The Spaulding Marine Center, (formally the Spaulding Wooden Boat Center), in Sausalito, California, is a living museum where one can go back in time to experience the days when craftsmen and sailors used traditional skills to build, sail or row classic wooden boats on San Francisco Bay.
The center offers tours, classes and special events, as well as sails on the center's fleet of wooden boats. The center is staffed by master craftsmen, history experts, longtime sailors and volunteers committed to preserving and sharing the Center's maritime heritage.
The Spaulding Marine Center is a 501(c)(3) non-profit and tax-exempt California public benefit corporation.
The mission of the Spaulding Marine Center is to restore and return to active use significant, historic wooden sailing vessels; preserve and enhance our working boatyard; create a place where people can gather to use, enjoy, and learn about wooden boats; and educate others about wooden boat building skills, traditions and values.
The Spaulding Marine Center was originally built as the Spaulding Boatworks on the Sausalito waterfront in 1951 by Myron Spaulding, concert violinist, renowned sailor, and yacht designer and builder.

The tasks:
[1] Rewrite the paragraph beginning "The mission of the Spaulding Marine Center" from the text on the Spaulding Marine Center as a short list that keeps its main points.
[2] Please pick up the text on the Spaulding Marine Center after its final sentence and continue it.
The entries further down come from a separate source.

Supplied information:
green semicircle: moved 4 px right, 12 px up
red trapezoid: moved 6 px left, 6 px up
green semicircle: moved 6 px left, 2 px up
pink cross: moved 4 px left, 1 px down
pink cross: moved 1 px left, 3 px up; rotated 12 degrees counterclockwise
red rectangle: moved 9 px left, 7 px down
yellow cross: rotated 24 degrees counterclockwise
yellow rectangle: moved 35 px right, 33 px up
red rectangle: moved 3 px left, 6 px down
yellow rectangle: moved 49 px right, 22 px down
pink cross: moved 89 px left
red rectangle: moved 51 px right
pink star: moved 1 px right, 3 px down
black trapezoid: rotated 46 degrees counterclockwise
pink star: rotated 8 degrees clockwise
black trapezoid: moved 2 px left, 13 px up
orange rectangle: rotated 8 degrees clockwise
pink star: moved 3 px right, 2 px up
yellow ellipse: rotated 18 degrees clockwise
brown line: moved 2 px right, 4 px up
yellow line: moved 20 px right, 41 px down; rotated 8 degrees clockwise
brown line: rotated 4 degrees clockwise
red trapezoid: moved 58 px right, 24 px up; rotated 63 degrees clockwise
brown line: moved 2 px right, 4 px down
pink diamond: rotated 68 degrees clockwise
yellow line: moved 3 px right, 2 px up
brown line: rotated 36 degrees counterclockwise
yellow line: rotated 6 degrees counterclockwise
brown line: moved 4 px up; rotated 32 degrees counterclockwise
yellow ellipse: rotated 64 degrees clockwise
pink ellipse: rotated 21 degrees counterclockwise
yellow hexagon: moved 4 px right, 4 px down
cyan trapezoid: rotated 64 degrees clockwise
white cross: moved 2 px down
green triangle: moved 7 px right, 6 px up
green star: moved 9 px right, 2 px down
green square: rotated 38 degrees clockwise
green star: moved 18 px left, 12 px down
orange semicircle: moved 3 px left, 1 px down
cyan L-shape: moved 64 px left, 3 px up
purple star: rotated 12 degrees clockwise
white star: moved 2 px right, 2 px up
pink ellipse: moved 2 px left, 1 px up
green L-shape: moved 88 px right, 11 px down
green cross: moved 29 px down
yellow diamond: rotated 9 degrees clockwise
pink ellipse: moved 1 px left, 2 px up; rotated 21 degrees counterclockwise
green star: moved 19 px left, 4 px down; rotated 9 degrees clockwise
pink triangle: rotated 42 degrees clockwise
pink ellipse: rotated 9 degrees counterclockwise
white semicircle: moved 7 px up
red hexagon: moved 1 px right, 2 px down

Expected responses:
[1]
The Spaulding Marine Center's mission:
- Restore significant, historic wooden sailing vessels and return them to active use
- Preserve and enhance its working boatyard
- Create a place where people can gather to use, enjoy, and learn about wooden boats
- Educate others about wooden boat building skills, traditions and values

[2]
In 2002 Myron Spaulding’s widow Gladys left the Spaulding Boatworks in charitable trust, with instructions for the trustees to form a non-profit, charitable organization and living museum.
The Spaulding Boatworks is the oldest marina and boatyard on the historic Sausalito waterfront and one of the last remaining wooden boatyards in the San Francisco Bay Area. It has remained largely unchanged and in continuous use since its inception.
The Spaulding Marine Center offers a range of programs for both the general public and the serious student interested in traditional wooden boat crafts, seagoing skills and educational and fun maritime experiences.
The Spaulding Marine Center's education programs are designed to inform the general public about the historic context, legacy and craft of wooden boat building and use on San Francisco Bay. Since 2007, the Spaulding Marine Center also is home to the Arques School of Traditional Boatbuilding, which offers apprenticeship programs in wooden boat building and traditional maritime skills.
The Spaulding Marine Center is located on the Sausalito waterfront, and in the future will offer a range of public programs that allow public access to the historic boatyard and the waterfront, including classes, workshops, events and forums on subjects ranging from traditional boatbuilding skills to the preservation of the Sausalito waterfront.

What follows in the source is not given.